Systems and Methods for Trading of Text based Data Representation

摘要

A method for sharing encrypted data and encryption keys through a system comprised of the following data types, but not limited to a; 1) Record and its encryption key, 2) RecordSet and its encryption key, and 3) Entity and its encryption key. A Record is encrypted using an encryption key, furthermore, the Record encryption key is encrypted using a RecordSet encryption key, and finally, both the encrypted Record and its encrypted encryption key are wrapped as a single unit, to avoid key the expensive operations of key lookup and general key operation overhead. Access control to the RecordSet encryption keys are provided by a combination of data types, but not limited to a; 1) Entity and its encryption key, 2) Ciphers, and 3) Trusted Entity Lists. For each Entity which is authorized access to access a RecordSet, an encrypted Cipher, made of both the Entity encryption key and RecordSet encryption key, is added to a Trusted Entity List.
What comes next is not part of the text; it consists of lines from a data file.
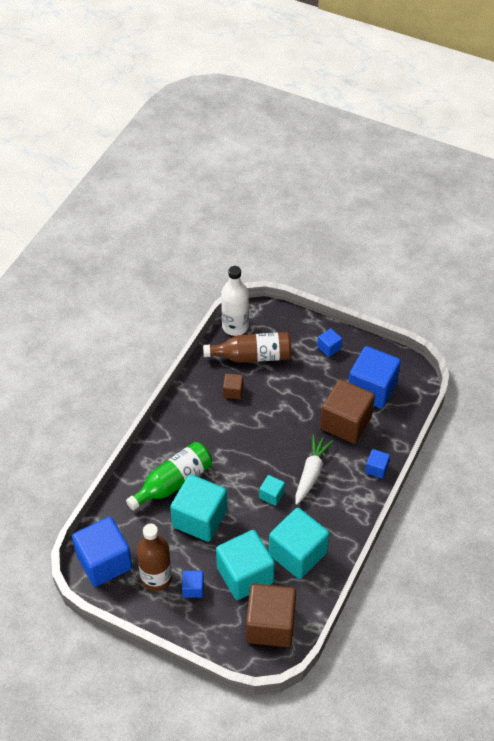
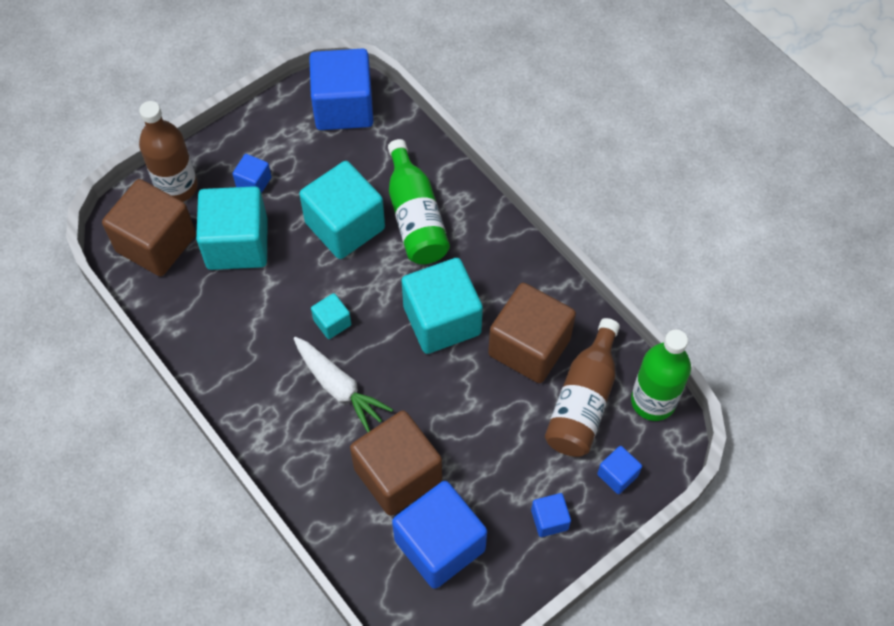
camera: 115 degrees right, 10 degrees up
brown bottle [137,524,172,591] -> brown bottle moved to [139,101,198,202]
white bottle [221,266,249,336] -> green bottle [631,330,691,421]
brown cube [223,373,243,399] -> brown cube [488,283,576,383], size x2.16
turquoise cube [269,508,329,579] -> turquoise cube moved to [402,258,483,354]
blue cube [365,449,390,479] -> blue cube moved to [597,446,642,494]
Tokens are protected by user defined secrets, comprised of Entity encryption keys.

主权项

1. A Trust-No-One system for sharing encrypted information among users securely and yet efficiently, wherein encryption keys are encrypted by using randomly generated keys when in storage, and users are kept out of possession of encryption keys in decrypted forms when in use, comprising:
a processor that generates a Record, a Recordset, and an Entity, wherein the Entity is coupled with the Record via the Recordset; a first memory for storing an encrypted Entity Key in the Entity, storing an encrypted Record Key in the Record, and storing the RecordSet that couples the Entity and the Record; a second memory for executing decryption, wherein a secret is used to decrypt the encrypted Entity Key, the decrypted Entity Key is further used to decrypt the encrypted RecordSet Key, the decrypted RecordSet Key is further used to decrypt the encrypted Record Key, and the decrypted Record Key is further used to decrypt data encrypted in the Record; and a memory storing instructions configured to be executed by the processor to implement an encrypted record and encryption keys wrapping method, wherein the processor further receives a request of access to the Record from the Entity, determines a permission to access the Record based on decrypting the Record Key associated with the Record using the RecordSet Key and the Entity Key associated with the Entity in the second memory, and allowing the permission to access the data when the decrypting of the Record Key is successful.